I’d never even heard the man’s voice break before, but there he was sobbing, people in the bar hearing it all, but not understanding, when he yelled at me, “Why won’t you give me a chance to make it up to you! You don’t think it’s damn near drove me crazy all these years? She was my sister, goddamn it! My only sister!”

It was the first time he’d ever mentioned the death of my mother or had even acknowledged that it had happened. That’s how stoned he was. That’s how old and broken, filled with regret, he’d become.

I felt some sympathy, but not enough to take him along.

Something I didn’t mind remembering, though, was telephoning computer whiz Bernie Yager, timing it lucky enough so that he was at home.

After explaining to him where and what and why, I gave him the Internet address for Club Gamboa’s Web page. I’d copied it onto a little piece of paper before I left the Turk’s boat. To Bernie, I said, “I’ll be forever in your debt if you destroy the son-of-a-bitch. The sooner the better.”

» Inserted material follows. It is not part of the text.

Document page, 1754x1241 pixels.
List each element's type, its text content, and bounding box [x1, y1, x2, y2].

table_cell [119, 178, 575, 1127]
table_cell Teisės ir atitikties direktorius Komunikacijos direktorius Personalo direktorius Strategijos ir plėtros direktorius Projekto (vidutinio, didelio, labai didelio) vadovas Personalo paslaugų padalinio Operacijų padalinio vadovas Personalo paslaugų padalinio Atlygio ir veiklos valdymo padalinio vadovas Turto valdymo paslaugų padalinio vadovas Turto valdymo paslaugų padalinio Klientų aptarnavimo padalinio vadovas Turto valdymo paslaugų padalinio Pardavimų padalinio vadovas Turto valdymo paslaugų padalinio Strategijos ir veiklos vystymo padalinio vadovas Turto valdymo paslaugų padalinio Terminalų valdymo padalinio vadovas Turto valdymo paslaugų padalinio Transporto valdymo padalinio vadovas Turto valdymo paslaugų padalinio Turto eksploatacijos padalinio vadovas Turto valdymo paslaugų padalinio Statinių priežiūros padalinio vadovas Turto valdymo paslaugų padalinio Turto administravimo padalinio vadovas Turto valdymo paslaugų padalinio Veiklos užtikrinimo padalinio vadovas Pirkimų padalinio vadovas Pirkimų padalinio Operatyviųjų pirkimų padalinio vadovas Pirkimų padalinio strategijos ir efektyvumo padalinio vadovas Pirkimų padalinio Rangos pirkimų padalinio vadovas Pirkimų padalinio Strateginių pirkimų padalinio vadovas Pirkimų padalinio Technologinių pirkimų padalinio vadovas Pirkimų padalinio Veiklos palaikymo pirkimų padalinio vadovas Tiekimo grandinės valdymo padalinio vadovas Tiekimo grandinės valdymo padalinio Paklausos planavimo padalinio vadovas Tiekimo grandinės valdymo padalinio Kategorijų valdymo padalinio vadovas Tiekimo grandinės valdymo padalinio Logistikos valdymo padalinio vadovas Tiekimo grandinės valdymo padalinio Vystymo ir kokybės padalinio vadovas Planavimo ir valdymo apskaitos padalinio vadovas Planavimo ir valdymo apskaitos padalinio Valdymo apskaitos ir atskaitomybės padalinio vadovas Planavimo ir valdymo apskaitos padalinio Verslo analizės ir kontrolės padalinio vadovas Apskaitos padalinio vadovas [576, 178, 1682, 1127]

Bernie had an evil little grin in his voice when he replied, “This whole terrible thing with Commander Richardson’s wife, it’s got the entire community talking.”

“It does?”

“They’re burning up the phone lines. Take it from me. And your fat friend? An hour from now, there won’t be a data bit left standing of his Web page. All that money he paid? Down the drain. And every time he rebuilds it, I’ll do it all over again.”

Yeah, I was enjoying the flight, feeling the little plane beneath me. Concentrate: light touch of the wheel, foot-rudder controls and a nicety of trim all keyed to engine speed. Kept my eyes moving from horizon to altimeter, checking over and over to make certain that all gauges were in the green.

We’d been at forty-five hundred feet when Garret dozed off, but I’d dropped down to the deck, twenty-five hundred, to get a better view.

What I saw beyond the flare of my own running lights was the Caribbean Sea glittering in the moonlight. Off to the left was a black hedge of coastline, no lights, no life at all. Mangroves. Had to be mangroves. I repeated my transmission twice more, no reply. Had the feeling that I was alone in the world, suspended in darkness above a revolving earth.

What worried me was, I knew there were military bases nearby. The Jungle Operations Training Base at Fort Sherman was still operating. I’d done some training there years ago: tropical billets on a 30,000-acre preserve of untouched rain forest. Magnificent. There were Forts Gulick and Davis, too, but they’d already been turned over to the Panamanians. I remembered enough from my flight training that such bases generally have restricted areas associated with them called MOAs, or Military Operation Areas.